"Do you mean what you say?" exclaimed Pauline almost indignantly.
He bent his head and looked at her intently, for a moment, with a covert play of mirth under the crisp, dark flow of his mustache.
"I am afraid that I do," he replied, with another laugh.
"Then you think this grand American hospitality of which you have just spoken to be a failure—a sham?"
"No, no—far from that," he said rapidly, and with recurring seriousness. "I was only going back to the dark side of the question—that is all. You know, I told you it had both its dark and its bright side.... Come, let us leave this rabble. You have not really seen the Battery yet. Its true splendors lie just beyond...."

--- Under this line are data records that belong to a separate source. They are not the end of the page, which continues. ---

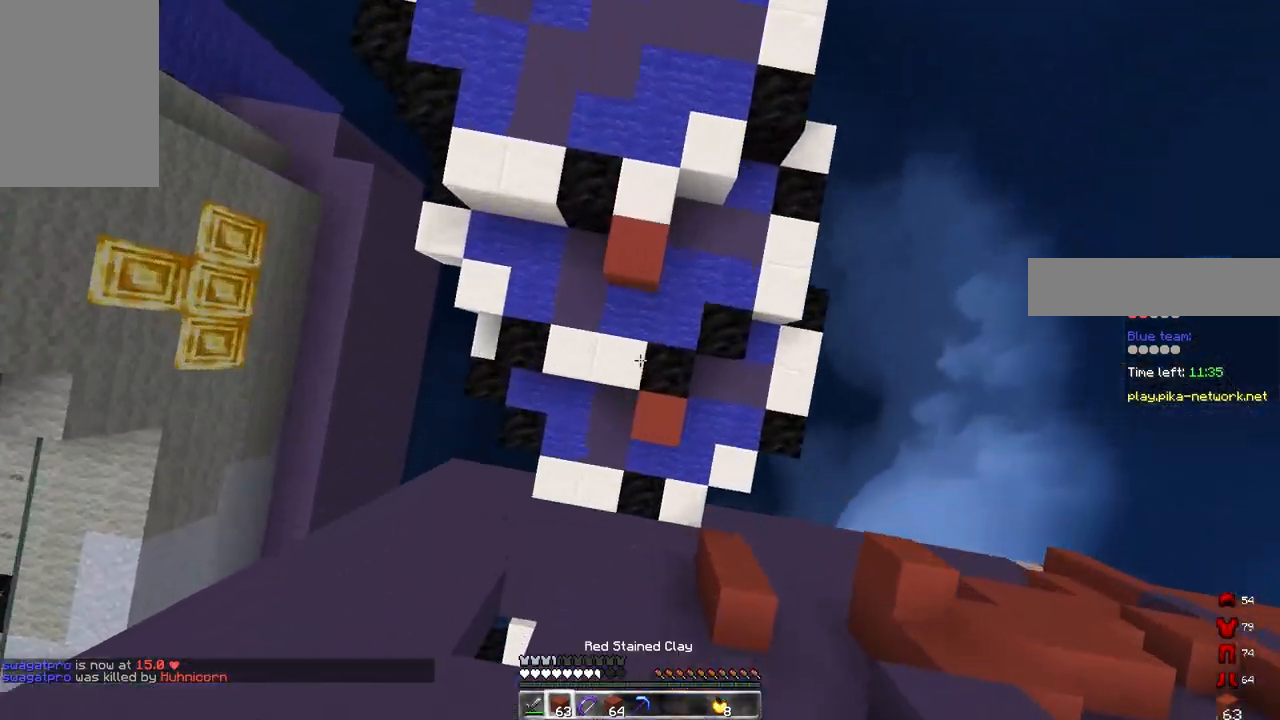
{"keys": ["space", "w"], "mouse": [], "events": [[83, "d", "up"], [100, "mouse_right", "down"], [100, "space", "down"], [183, "a", "down"], [250, "mouse_right", "up"], [300, "a", "up"]]}
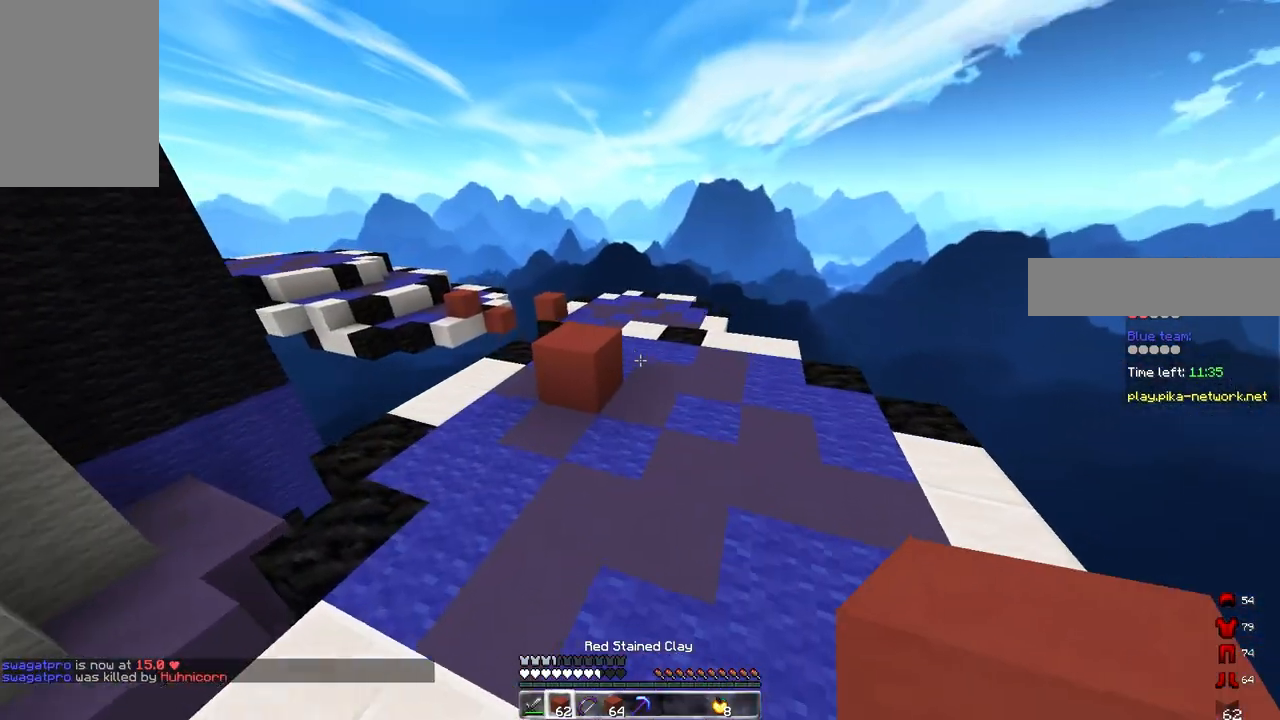
{"keys": ["d", "space", "w"], "mouse": [], "events": [[50, "a", "down"], [467, "d", "down"], [500, "a", "up"]]}
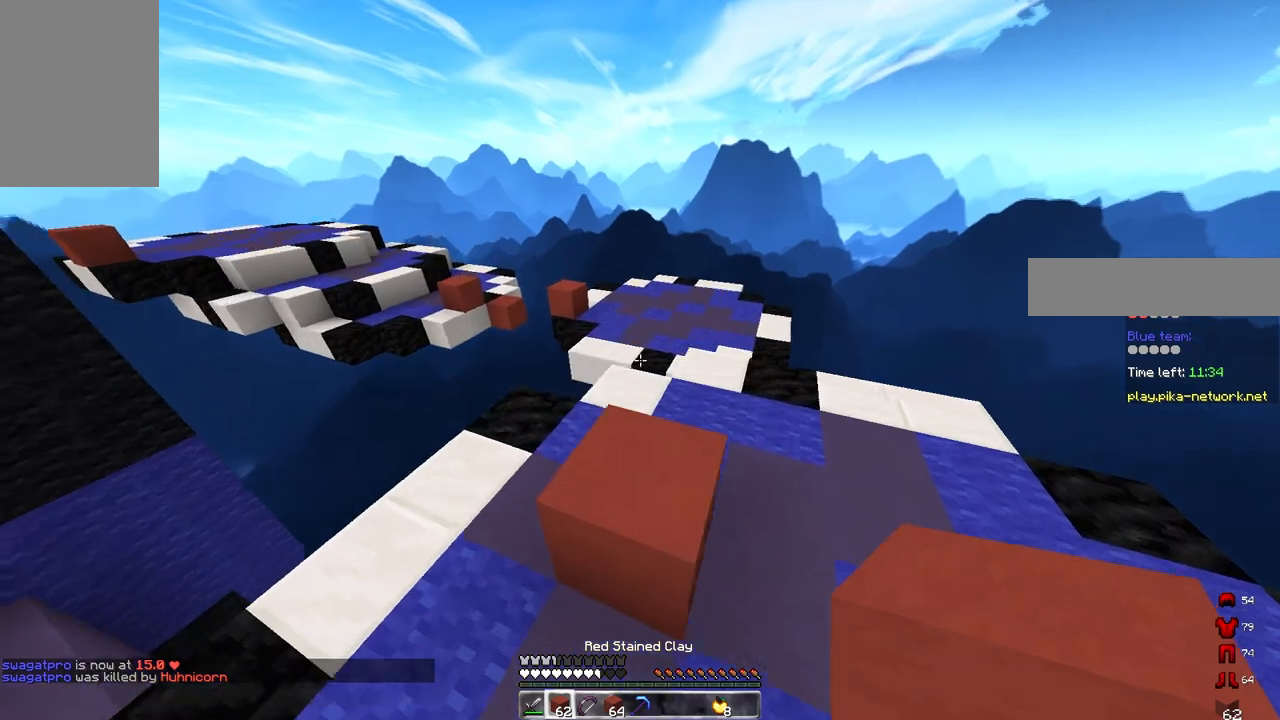
{"keys": ["a", "d", "space", "w"], "mouse": [], "events": [[500, "a", "down"]]}
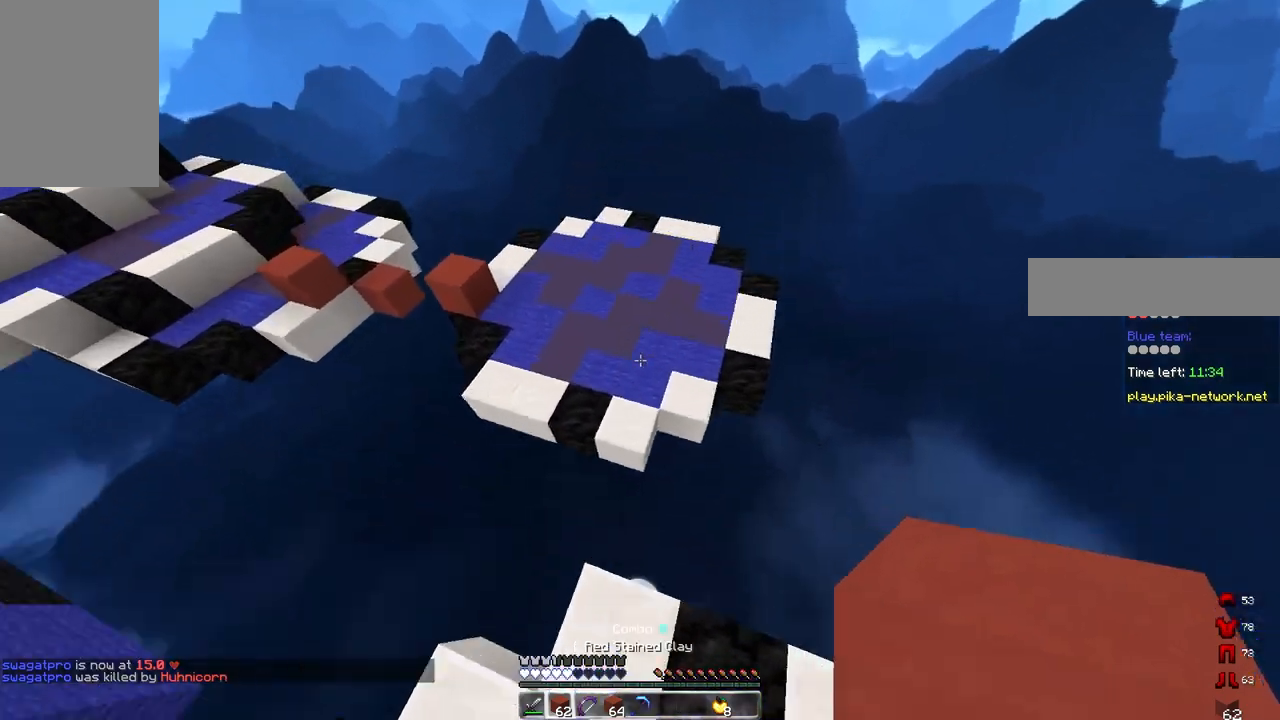
{"keys": ["a", "w"], "mouse": ["right"], "events": [[100, "d", "up"], [117, "space", "up"], [383, "mouse_right", "down"]]}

They were presently strolling along the stone-paved esplanade, with its granite posts connected by loops of one continuous iron chainwork. To the south they had a partial view of Brooklyn, that city which is a sort of reflective and imitative New York, with masts bristling from her distant wharves and more than a single remote church-spire telling of the large religious impulse which has given her a quaint ecclesiastical fame. But westward your eye could traverse the spacious bay until it met the dull-red semicircle of Fort Columbus, planted low and stout upon the shore of Governor's Island, and the soft, swelling, purplish hills of Staten Island, where they loomed still further beyond. Boats of all shapes and kinds were passing over the luminous waters, from the squat, ugly tug, with its hoarse whistle, to the huge black bulk of an Atlantic steamer, bound for transpontine shores and soon to move majestically oceanward through the fair sea-gate of the Narrows. A few loiterers leaned against the stone posts, and a few more lounged upon the seats ranged further inland along this salubrious marine promenade. Back among the turfy levels that stretched broadly between the flagged pathways, you saw the timorous green of hardy grass, where an occasional pale wreath of unmelted snow yet lingered. People were passing to and fro, with steps that rang hollow on the hard pavement. If you listened intently you could catch a kind of dreamy hum from the vast city, which might almost be said to begin its busy, tumultuous life here in this very spot, thence pushing through many a life-crowded street and avenue, sheer on to the rocky fields and goat-haunted gutters of dreary Harlem.
"What a glorious bay it is!" exclaimed Kindelon, while he and Pauline stood on the breezy esplanade. "There never was a city with more royal approaches than New York."
"That fort yonder," said Pauline, "will perhaps thunder broadsides, one day, at the fleet of an invading enemy. This is still such a young city compared with those of other lands.... I suppose these waters, centuries later, will see grand sights, as civilization augments."
"Perhaps they may see very mournful ones," objected Kindelon.
"But you are an evolutionist," declared Pauline, with a priggish little pursing of the lips that he found secretly very amusing. "You believe that everything is working toward nobler conditions, though you laughed at Leander Prawle, the optimistic poet, the other evening, for his roseate prophecies about the human race."